Two open sets on manifolds of different dimensions cannot be homeomorphic either. The reason is that if you study the restriction of the homeomorphism to a small set, you get a homeomorphism between Euclidean open sets via coordinate charts. (This remark will only make sense if you are familiar with topological or smooth manifolds.)
However, now your two sets have the same dimension, so this method doesn't work.
- In this case the sphere is compact and an open set isn't.
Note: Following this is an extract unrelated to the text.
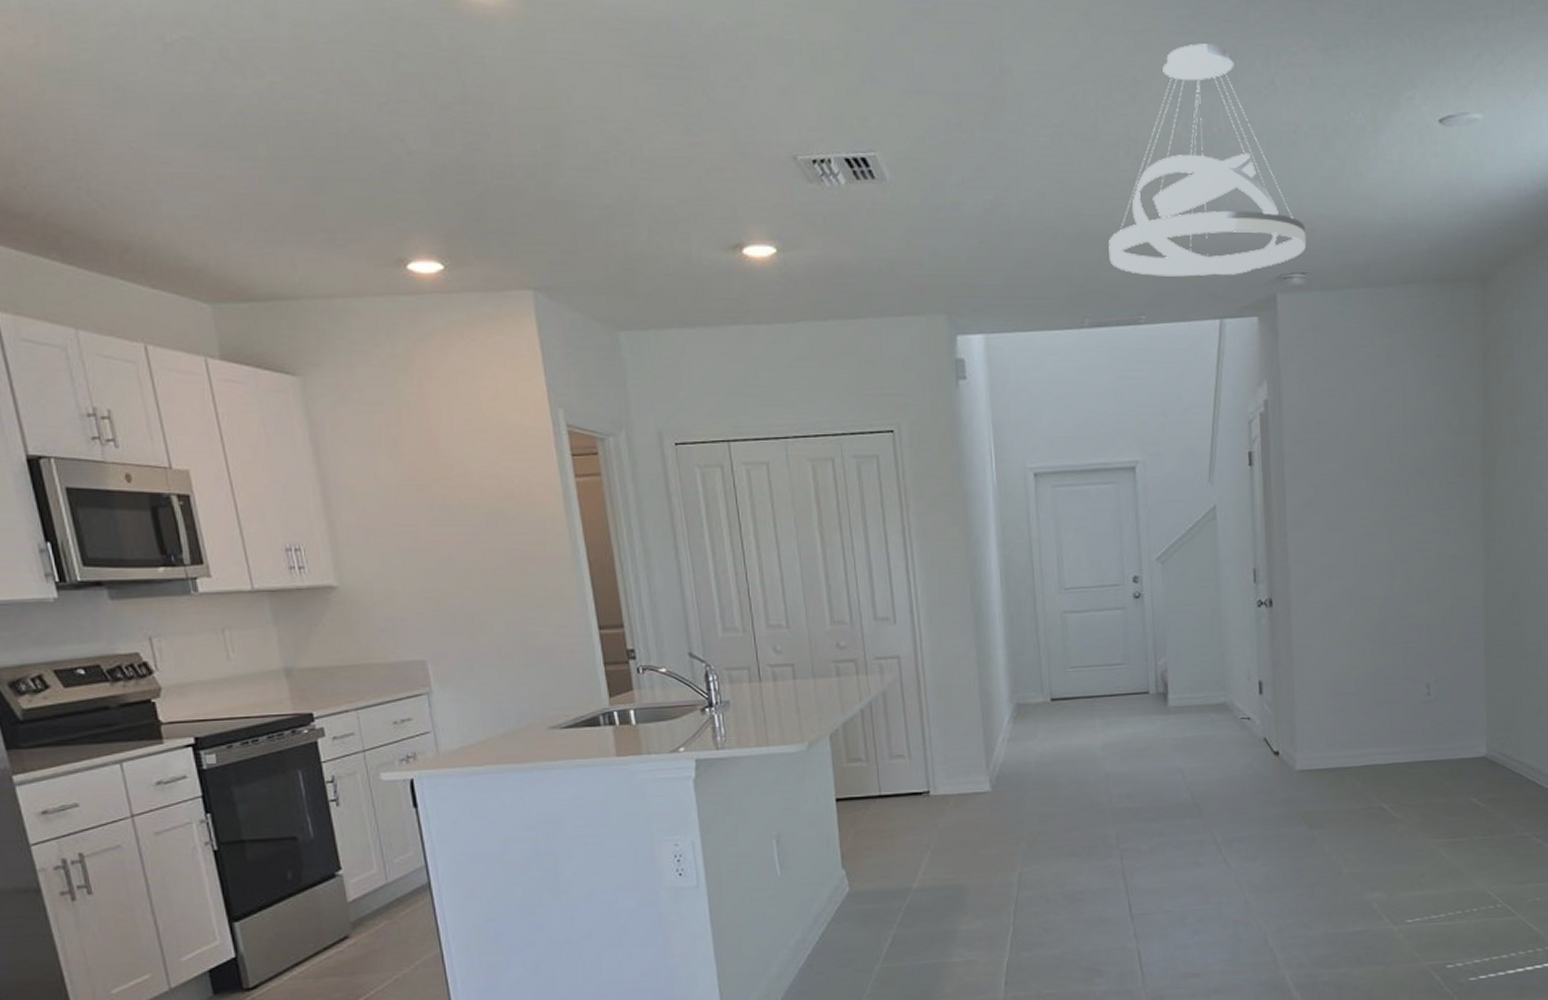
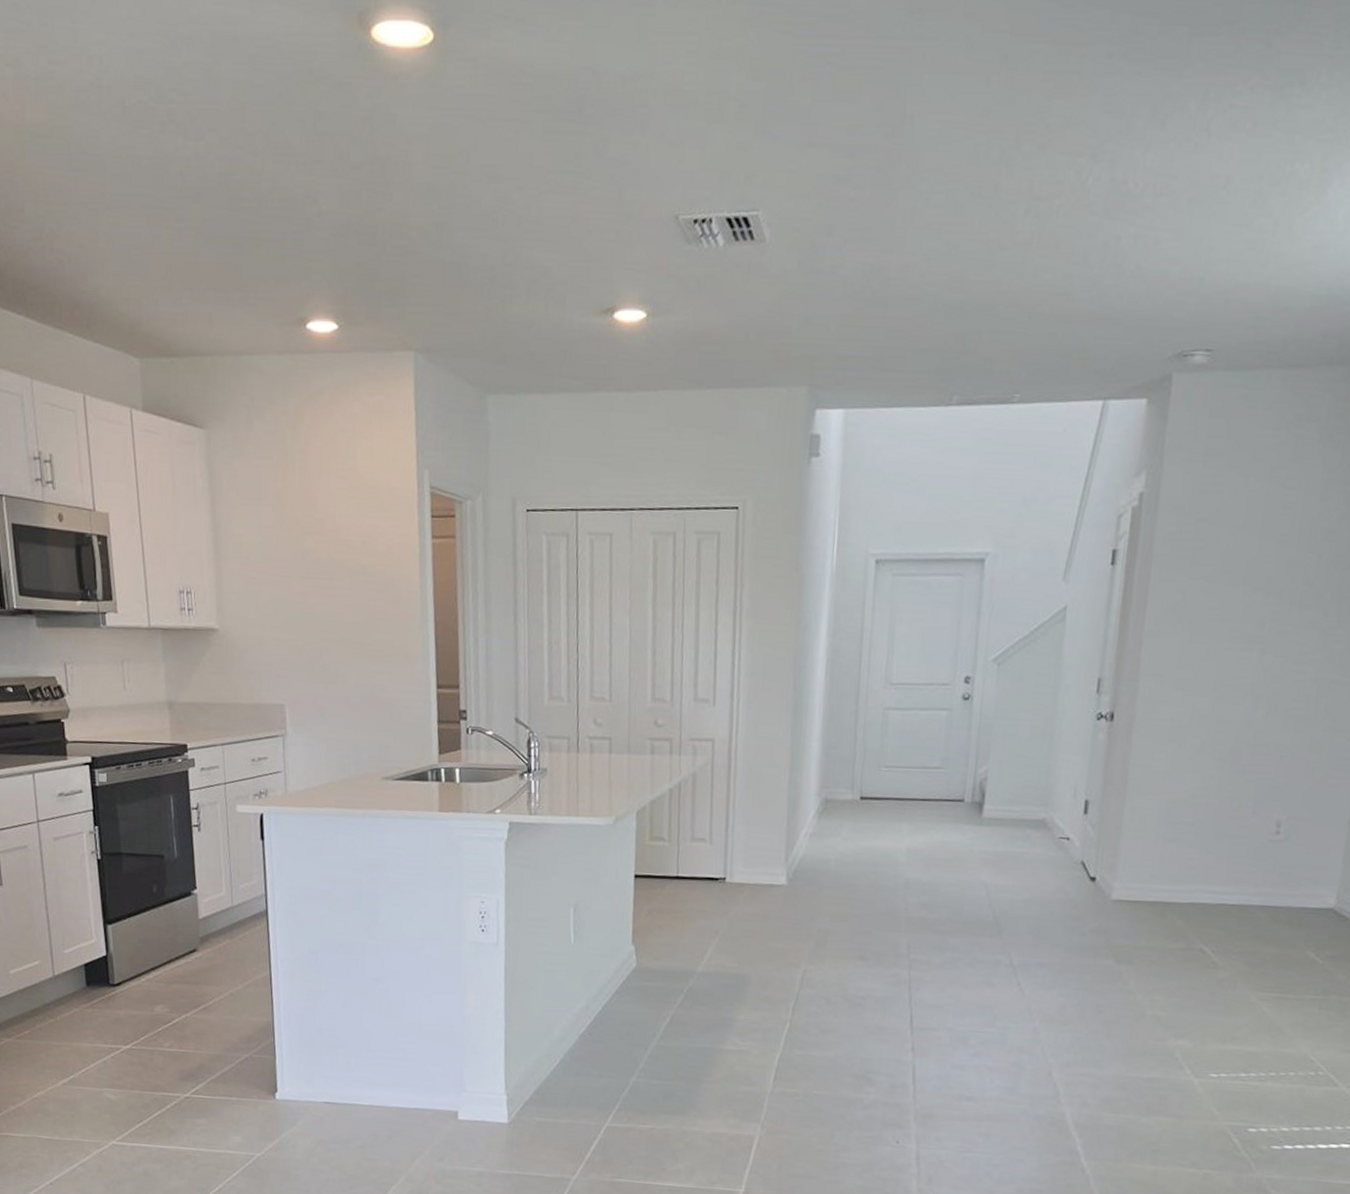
pendant light: present [1108,43,1307,277] -> none [989,85,1219,352]

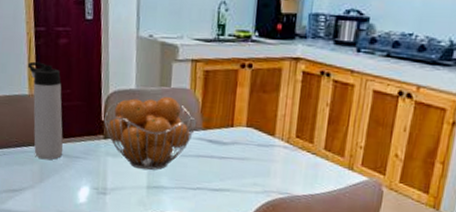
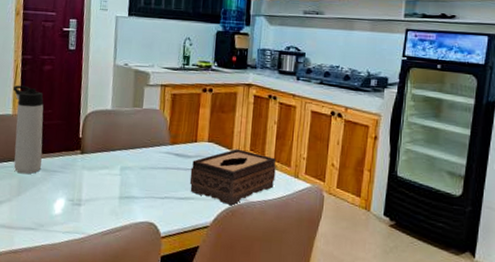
fruit basket: present [103,97,197,171] -> none [81,116,165,182]
tissue box: none [224,135,327,200] -> present [189,149,276,206]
- Not every connected open set of the Euclidean space is homeomorphic to the whole space. For example, the punctured space $\mathbb R^n\setminus\{0\}$ isn't homeomorphic to $\mathbb R^n$.
Since the sphere is compact and open sets are not, there cannot be a homeomorphism between them, since homeomorphisms preserve compactness
The results you need is:
$\bullet$ Image of compact set over continuous function is compact.
$\bullet$ $\mathbb{S^n}$ is compact.
$\bullet$ With the standard topology, There's no (no empty) open set $U\subset \mathbb{R^n}$ that is also compact (compact in $\mathbb{R^n}$ is equivalent to be closed and bounded, and the only no empty open and closed set in $\mathbb{R^n}$ is $\mathbb{R^n}$ itself, which is not bounded).
By absurd, suppose now that there is a homeomorphism $f:\mathbb{S^n}\to U$.
Than if you define $ {f}^*:\mathbb{S^n}\to \mathbb{R^n}$ as $f^*(x)=f(x)$ for all $x\in\mathbb{S^n}$ (we just extended the codomain of $f$), we see that $f^*$ is a continuous function and $f^*(\mathbb{S^n})=U$. but this would imply that $U$ is compact, absurd since $U$ is open.